Assignment A: In the essay on Christian beliefs about women, shorten the paragraph that begins "I’ve wondered how we pick and choose" while keeping its main facts.
Assignment B: Rewrite the part of the essay on Christian beliefs about women starting with "This is probably" and going on through "or orthodox Jews.", putting "counsel" in place of "advice".

Quoted passage:
Segment Open

My father used to say that if you want to know what someone really thinks or what they really believe, don’t say a word. Just watch.

This is probably the most useful advice that I’ve ever received, and from Iraq to El Salvador, Pakistan to Germany, I’ve had plenty of opportunity to “just watch” and to wonder how we as Christians can believe the same things about women as fundamentalist Muslims or orthodox Jews.

I’ve wondered how we pick and choose which parts of Scripture can be considered irrelevant and which we must keep. Paul says, “I would” that you were all single, like me. Or he states that women should wear head coverings in church. Or Peter says, and I paraphrase, that godly women do not adorn themselves. Yet each of these are dismissed as anachronisms, culturally appropriate for their time, but no longer a requirement. Yet let Paul say, “I would that a woman not teach a man,” and we cling to that with the fierce fervor of the true believer.

I’ve wondered how we construct the lives we want Christian women to lead, particularly Christians from my own conservative background. Lives that are often in direct opposition to what Scripture actually states and usually in churches that claim to be the most Biblically adherent. We have developed a special type of schizophrenia about women that is interesting to “just watch.”

Jesus, the one whom we believe to be the Son of God, said, “Follow me…hate your family.” We tell women that family should be your first and often your only priority.

Segment Closed

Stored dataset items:
Segment Open

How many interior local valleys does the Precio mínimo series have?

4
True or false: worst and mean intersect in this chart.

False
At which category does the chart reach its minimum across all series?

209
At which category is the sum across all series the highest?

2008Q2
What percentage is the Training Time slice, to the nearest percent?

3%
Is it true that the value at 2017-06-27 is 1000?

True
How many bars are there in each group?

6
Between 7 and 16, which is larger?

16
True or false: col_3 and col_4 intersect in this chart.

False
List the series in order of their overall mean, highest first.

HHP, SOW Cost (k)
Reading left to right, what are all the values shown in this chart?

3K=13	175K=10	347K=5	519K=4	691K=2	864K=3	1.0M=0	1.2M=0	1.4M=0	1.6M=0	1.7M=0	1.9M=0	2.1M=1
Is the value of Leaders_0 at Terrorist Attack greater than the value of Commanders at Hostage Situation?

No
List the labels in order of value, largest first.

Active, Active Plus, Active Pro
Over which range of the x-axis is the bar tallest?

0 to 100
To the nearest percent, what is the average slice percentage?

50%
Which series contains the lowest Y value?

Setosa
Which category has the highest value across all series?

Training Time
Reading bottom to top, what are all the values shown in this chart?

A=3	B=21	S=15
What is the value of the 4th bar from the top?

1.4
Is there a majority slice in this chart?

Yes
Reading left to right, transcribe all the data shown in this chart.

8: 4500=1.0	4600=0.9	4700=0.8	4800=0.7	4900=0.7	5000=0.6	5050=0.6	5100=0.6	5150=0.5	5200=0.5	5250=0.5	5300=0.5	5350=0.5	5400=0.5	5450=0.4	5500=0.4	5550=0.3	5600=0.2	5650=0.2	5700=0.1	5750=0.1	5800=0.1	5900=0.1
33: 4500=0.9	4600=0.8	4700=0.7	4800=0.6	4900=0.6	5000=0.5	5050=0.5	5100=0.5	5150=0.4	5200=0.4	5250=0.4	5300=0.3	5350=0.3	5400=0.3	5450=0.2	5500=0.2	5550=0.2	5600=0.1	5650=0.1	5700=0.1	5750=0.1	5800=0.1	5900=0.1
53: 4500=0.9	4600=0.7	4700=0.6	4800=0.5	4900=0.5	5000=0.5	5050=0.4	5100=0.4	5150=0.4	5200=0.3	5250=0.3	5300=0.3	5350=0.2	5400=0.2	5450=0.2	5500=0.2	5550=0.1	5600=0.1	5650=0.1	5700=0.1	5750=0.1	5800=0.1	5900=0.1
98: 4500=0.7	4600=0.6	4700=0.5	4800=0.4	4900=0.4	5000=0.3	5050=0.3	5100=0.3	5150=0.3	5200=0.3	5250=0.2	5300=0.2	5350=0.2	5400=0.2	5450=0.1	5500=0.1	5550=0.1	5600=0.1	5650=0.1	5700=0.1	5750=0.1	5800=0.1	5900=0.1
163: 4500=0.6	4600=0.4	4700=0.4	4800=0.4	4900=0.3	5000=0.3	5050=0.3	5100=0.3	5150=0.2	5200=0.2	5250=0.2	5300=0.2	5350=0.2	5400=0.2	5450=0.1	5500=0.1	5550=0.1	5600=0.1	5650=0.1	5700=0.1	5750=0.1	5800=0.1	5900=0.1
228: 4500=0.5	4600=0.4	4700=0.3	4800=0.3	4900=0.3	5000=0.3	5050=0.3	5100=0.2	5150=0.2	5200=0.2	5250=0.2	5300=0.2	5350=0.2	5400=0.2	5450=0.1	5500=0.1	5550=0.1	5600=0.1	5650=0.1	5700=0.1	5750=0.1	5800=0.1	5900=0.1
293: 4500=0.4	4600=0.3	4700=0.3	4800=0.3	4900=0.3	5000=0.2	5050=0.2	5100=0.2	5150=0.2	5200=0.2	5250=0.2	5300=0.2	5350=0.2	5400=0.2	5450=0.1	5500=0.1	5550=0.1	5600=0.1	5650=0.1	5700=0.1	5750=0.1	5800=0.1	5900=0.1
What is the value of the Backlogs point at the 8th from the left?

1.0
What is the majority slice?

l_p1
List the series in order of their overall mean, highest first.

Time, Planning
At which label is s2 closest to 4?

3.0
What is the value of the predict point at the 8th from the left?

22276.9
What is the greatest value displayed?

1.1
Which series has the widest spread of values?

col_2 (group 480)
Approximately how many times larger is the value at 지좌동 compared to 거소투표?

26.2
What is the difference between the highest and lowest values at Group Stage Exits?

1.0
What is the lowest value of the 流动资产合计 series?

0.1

Segment Closed

Exercise response A: The writer wonders how Christians decide which parts of Scripture still apply. Paul's wish that everyone were single like him, his rule that women cover their heads in church, and Peter's teaching that godly women do not adorn themselves are all dismissed as outdated customs of their time. Yet Paul's words "I would that a woman not teach a man" are held onto with fierce fervor.

Exercise response B:
This is probably the most useful counsel that I’ve ever received, and from Iraq to El Salvador, Pakistan to Germany, I’ve had plenty of opportunity to “just watch” and to wonder how we as Christians can believe the same things about women as fundamentalist Muslims or orthodox Jews.